Delle quaranta specie di zecche esistenti in Italia, una decina sono documentate in provincia di Trento. Quella più diffusa e nota è la zecca dei boschi (Ixodes ricinus) che si sta espandendo, per via dei cambiamenti climatici.
Per migliorare il monitoraggio delle zecche finalizzato alla produzione di mappe di diffusione e rischio delle malattie trasmesse la Fondazione Edmund Mach ha sviluppato una app. Si chiama ZeccAPP e si tratta del primo progetto di “citizen science” per la segnalazione delle zecche sul territorio trentino e nazionale.
“Il progetto – spiega Annapaola Rizzoli, responsabile dell’unità Ecologia Applicata del Centro Ricerca e Innovazione – si propone non solo di raccogliere le segnalazioni riguardo alla presenza di zecche sul territorio, ma anche di diffondere informazioni e strategie utili per la prevenzione sanitaria”.

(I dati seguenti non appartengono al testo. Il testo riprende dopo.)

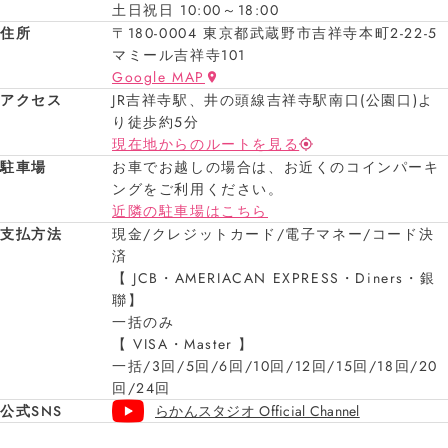
土日祝日 10:00～18:00
住所
〒180-0004 東京都武蔵野市吉祥寺本町2-22-5
マミール吉祥寺101
Google MAP
アクセス
JR吉祥寺駅、井の頭線吉祥寺駅南口(公園口)よ
り徒歩約5分
現在地からのルートを見る
駐車場
お車でお越しの場合は、お近くのコインパーキ
ングをご利用ください。
近隣の駐車場はこちら
支払方法
現金/クレジットカード/電子マネー/コード決
済
【 JCB・AMERIACAN EXPRESS・Diners・銀
聯】
一括のみ
【 VISA・Master 】
一括/3回/5回/6回/10回/12回/15回/18回/20
回/24回
公式SNS
らかんスタジオ Official Channel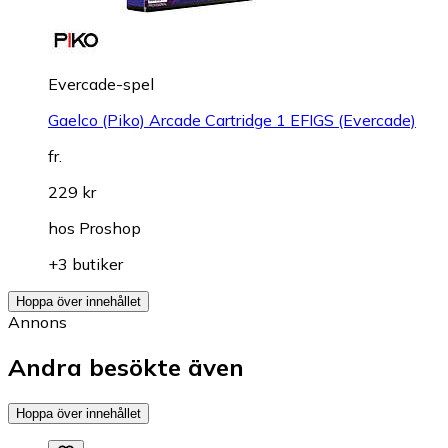
Evercade-spel
Gaelco (Piko) Arcade Cartridge 1 EFIGS (Evercade)
fr.
229 kr
hos
Proshop
+3 butiker
Hoppa över innehållet
Annons
Andra besökte även
Hoppa över innehållet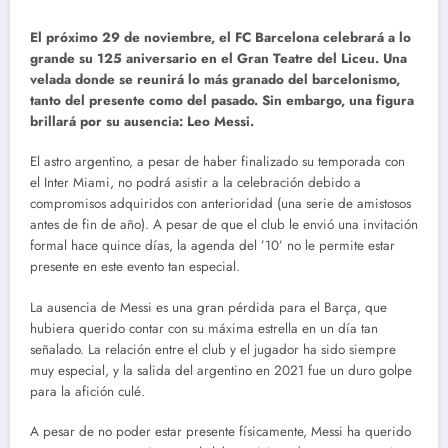
El próximo 29 de noviembre, el FC Barcelona celebrará a lo
grande su 125 aniversario en el Gran Teatre del Liceu. Una
velada donde se reunirá lo más granado del barcelonismo,
tanto del presente como del pasado. Sin embargo, una figura
brillará por su ausencia: Leo Messi.
El astro argentino, a pesar de haber finalizado su temporada con
el Inter Miami, no podrá asistir a la celebración debido a
compromisos adquiridos con anterioridad (una serie de amistosos
antes de fin de año). A pesar de que el club le envió una invitación
formal hace quince días, la agenda del ’10’ no le permite estar
presente en este evento tan especial.
La ausencia de Messi es una gran pérdida para el Barça, que
hubiera querido contar con su máxima estrella en un día tan
señalado. La relación entre el club y el jugador ha sido siempre
muy especial, y la salida del argentino en 2021 fue un duro golpe
para la afición culé.
A pesar de no poder estar presente físicamente, Messi ha querido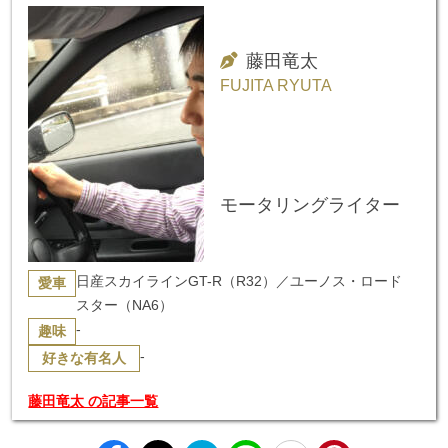
藤田竜太
FUJITA RYUTA
モータリングライター
日産スカイラインGT-R（R32）／ユーノス・ロード
愛車
スター（NA6）
-
趣味
-
好きな有名人
藤田竜太 の記事一覧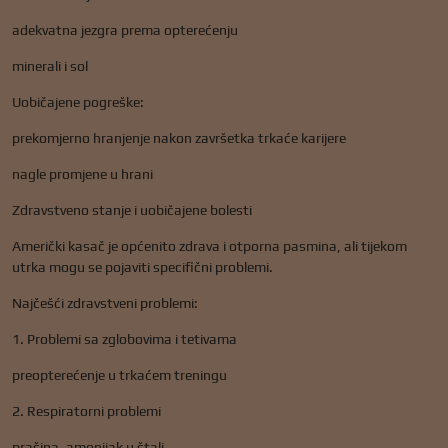
adekvatna jezgra prema opterećenju
minerali i sol
Uobičajene pogreške:
prekomjerno hranjenje nakon završetka trkaće karijere
nagle promjene u hrani
Zdravstveno stanje i uobičajene bolesti
Američki kasač je općenito zdrava i otporna pasmina, ali tijekom
utrka mogu se pojaviti specifični problemi.
Najčešći zdravstveni problemi:
1. Problemi sa zglobovima i tetivama
preopterećenje u trkaćem treningu
2. Respiratorni problemi
prašina, amonijak u štali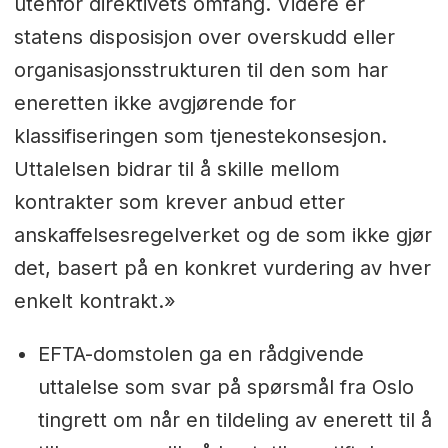
utenfor direktivets omfang. Videre er
statens disposisjon over overskudd eller
organisasjonsstrukturen til den som har
eneretten ikke avgjørende for
klassifiseringen som tjenestekonsesjon.
Uttalelsen bidrar til å skille mellom
kontrakter som krever anbud etter
anskaffelsesregelverket og de som ikke gjør
det, basert på en konkret vurdering av hver
enkelt kontrakt.»
EFTA-domstolen ga en rådgivende
uttalelse som svar på spørsmål fra Oslo
tingrett om når en tildeling av enerett til å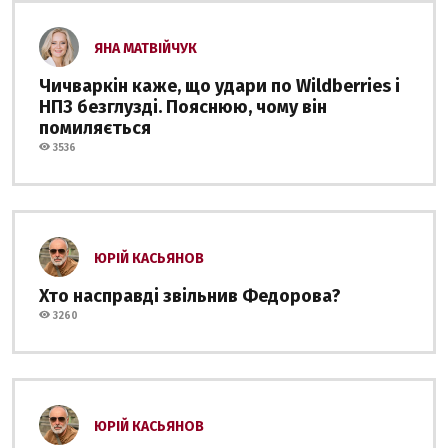
ЯНА МАТВІЙЧУК
Чичваркін каже, що удари по Wildberries і
НПЗ безглузді. Пояснюю, чому він
помиляється
3536
ЮРІЙ КАСЬЯНОВ
Хто насправді звільнив Федорова?
3260
ЮРІЙ КАСЬЯНОВ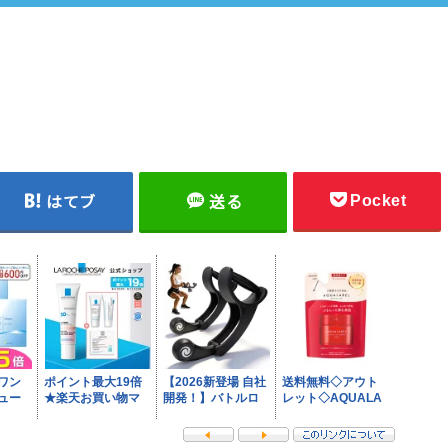
Pocket
はてブ
送る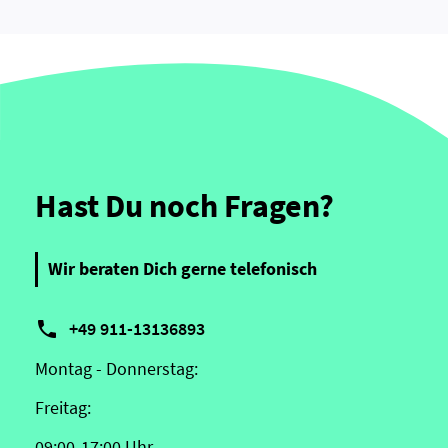
Hast Du noch Fragen?
Wir beraten Dich gerne telefonisch

+49 911-13136893
Montag - Donnerstag:
Freitag:
09:00-17:00 Uhr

Questo avviene attraverso approcci di coinvolgimento degli utenti, come ad esempio guide in-app per la fotografia, feedback rapidi sulle immagini inviate, vademecum sui comportamenti da adottare per proteggersi dai morsi di zecca e coinvolgimento di stakeholder strategici, assicurando così una struttura affidabile e una diffusione capillare sul territorio. Grazie a questo progetto collaborativo, ogni cittadino avrà la possibilità di contribuire alla ricerca e ogni utente potrà beneficiare dei dati inviati dagli altri, in una vera ottica di scienza diffusa e partecipata.
L’applicazione, sviluppata dall’Unità Agrometeorologia e Irrigazione del Centro Trasferimento Tecnologico, è disponibile per sistemi iOS e Android e integra il contributo dei cittadini e la valutazione scientifica degli esperti FEM. Il processo di raccolta dati include l’invio di immagini e la compilazione di un sondaggio con dettagli relativi al luogo, all’habitat, alle attività svolte dall’utente e alla tipologia di interazione con il parassita (fase di ricerca dell’ospite o pasto ematico su esseri umani o animali). Le segnalazioni ricevute vengono validate dagli esperti FEM e inserite su una mappa interattiva a disposizione di tutti gli utenti, trasformando così le segnalazioni individuali in strumenti preziosi per la sorveglianza entomologica e la valutazione del rischio.
In Trentino la zecca dei boschi (Ixodes ricinus) rappresenta il principale vettore di agenti patogeni: virus (encefalite da zecche, TBE), batteri (borreliosi di Lyme, anaplasmosi) e protozoi (babesiosi), che colpiscono persone e animali domestici. La diagnosi è spesso complessa e, nel caso della TBE, l’infezione può essere contratta anche tramite il consumo di latte crudo e derivati provenienti da animali infetti.
La diffusione varia anche in base alla tipologia ambientale e agli ospiti presenti: studi FEM mostrano come ambienti agricoli e forestali possono influenzare diversamente la presenza dei patogeni. Similmente, eventi climatici estremi, come la tempesta Vaia, o variazioni nella produzione di pollini di alcune specie arboree e dei relativi semi possono modificare la dinamica di popolazione e le comunità dei principali animali serbatoio di questi patogeni, come i roditori, influenzando quindi il rischio di infezione nell’uomo.